§ **Work required**
Repeat each record exactly as written, and drop any images.

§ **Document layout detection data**

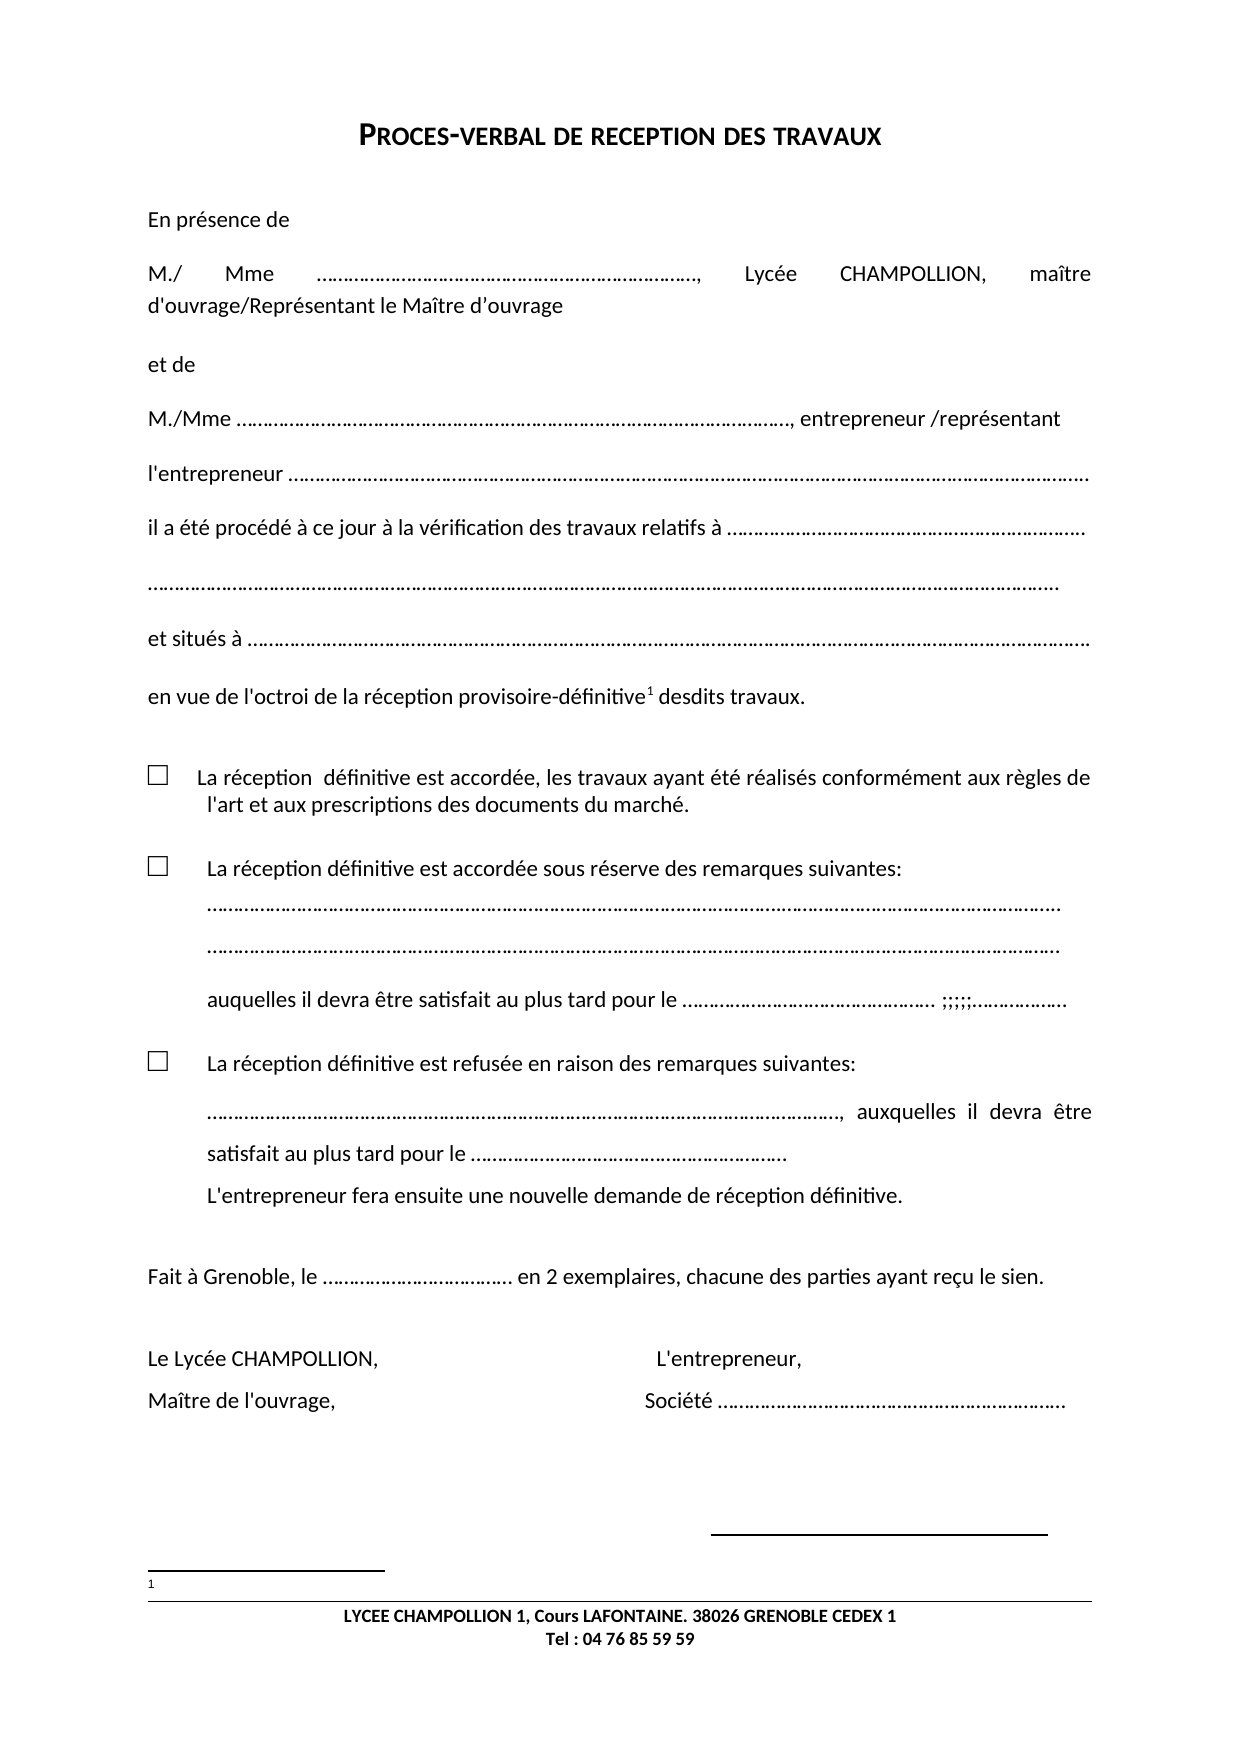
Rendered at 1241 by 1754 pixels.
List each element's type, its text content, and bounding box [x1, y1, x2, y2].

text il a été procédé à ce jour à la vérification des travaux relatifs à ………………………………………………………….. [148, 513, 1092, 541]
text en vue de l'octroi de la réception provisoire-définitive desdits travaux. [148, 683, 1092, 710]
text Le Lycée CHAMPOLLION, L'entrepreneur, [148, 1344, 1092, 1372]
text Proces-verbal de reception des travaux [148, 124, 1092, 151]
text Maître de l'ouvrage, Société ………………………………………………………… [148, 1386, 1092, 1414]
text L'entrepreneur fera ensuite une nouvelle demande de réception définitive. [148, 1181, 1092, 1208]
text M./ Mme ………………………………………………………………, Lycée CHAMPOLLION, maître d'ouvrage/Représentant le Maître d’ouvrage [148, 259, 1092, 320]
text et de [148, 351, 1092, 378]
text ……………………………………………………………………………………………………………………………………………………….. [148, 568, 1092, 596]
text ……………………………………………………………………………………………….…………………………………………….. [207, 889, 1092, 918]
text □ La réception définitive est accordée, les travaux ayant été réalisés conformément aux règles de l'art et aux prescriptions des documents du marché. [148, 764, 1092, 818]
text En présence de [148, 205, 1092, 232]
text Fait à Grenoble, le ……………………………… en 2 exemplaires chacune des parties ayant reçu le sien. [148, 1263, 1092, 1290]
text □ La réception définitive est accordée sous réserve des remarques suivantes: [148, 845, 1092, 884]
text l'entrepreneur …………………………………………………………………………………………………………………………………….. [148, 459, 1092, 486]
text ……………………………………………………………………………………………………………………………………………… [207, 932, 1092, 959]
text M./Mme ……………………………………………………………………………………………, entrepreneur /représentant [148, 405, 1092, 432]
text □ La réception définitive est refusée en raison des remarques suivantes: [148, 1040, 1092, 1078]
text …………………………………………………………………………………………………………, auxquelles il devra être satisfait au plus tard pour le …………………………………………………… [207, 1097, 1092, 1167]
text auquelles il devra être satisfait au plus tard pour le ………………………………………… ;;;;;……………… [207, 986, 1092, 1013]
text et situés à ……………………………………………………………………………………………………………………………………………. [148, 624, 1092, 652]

§ **Written response**
Rendered at 1241 by 1754 pixels.
List each element's type, its text content, and bounding box [x1, y1, x2, y2].

text il a été procédé à ce jour à la vérification des travaux relatifs à ………………………………………………………….. [148, 513, 1092, 541]
text en vue de l'octroi de la réception provisoire-définitive desdits travaux. [148, 683, 1092, 710]
text Le Lycée CHAMPOLLION, L'entrepreneur, [148, 1344, 1092, 1372]
text Proces-verbal de reception des travaux [148, 124, 1092, 151]
text Maître de l'ouvrage, Société ………………………………………………………… [148, 1386, 1092, 1414]
text L'entrepreneur fera ensuite une nouvelle demande de réception définitive. [148, 1181, 1092, 1208]
text M./ Mme ………………………………………………………………, Lycée CHAMPOLLION, maître d'ouvrage/Représentant le Maître d’ouvrage [148, 259, 1092, 320]
text et de [148, 351, 1092, 378]
text ……………………………………………………………………………………………………………………………………………………….. [148, 568, 1092, 596]
text ……………………………………………………………………………………………….…………………………………………….. [207, 889, 1092, 918]
text □ La réception définitive est accordée, les travaux ayant été réalisés conformément aux règles de l'art et aux prescriptions des documents du marché. [148, 764, 1092, 818]
text En présence de [148, 205, 1092, 232]
text Fait à Grenoble, le ……………………………… en 2 exemplaires chacune des parties ayant reçu le sien. [148, 1263, 1092, 1290]
text □ La réception définitive est accordée sous réserve des remarques suivantes: [148, 845, 1092, 884]
text l'entrepreneur …………………………………………………………………………………………………………………………………….. [148, 459, 1092, 486]
text ……………………………………………………………………………………………………………………………………………… [207, 932, 1092, 959]
text M./Mme ……………………………………………………………………………………………, entrepreneur /représentant [148, 405, 1092, 432]
text □ La réception définitive est refusée en raison des remarques suivantes: [148, 1040, 1092, 1078]
text …………………………………………………………………………………………………………, auxquelles il devra être satisfait au plus tard pour le …………………………………………………… [207, 1097, 1092, 1167]
text auquelles il devra être satisfait au plus tard pour le ………………………………………… ;;;;;……………… [207, 986, 1092, 1013]
text et situés à ……………………………………………………………………………………………………………………………………………. [148, 624, 1092, 652]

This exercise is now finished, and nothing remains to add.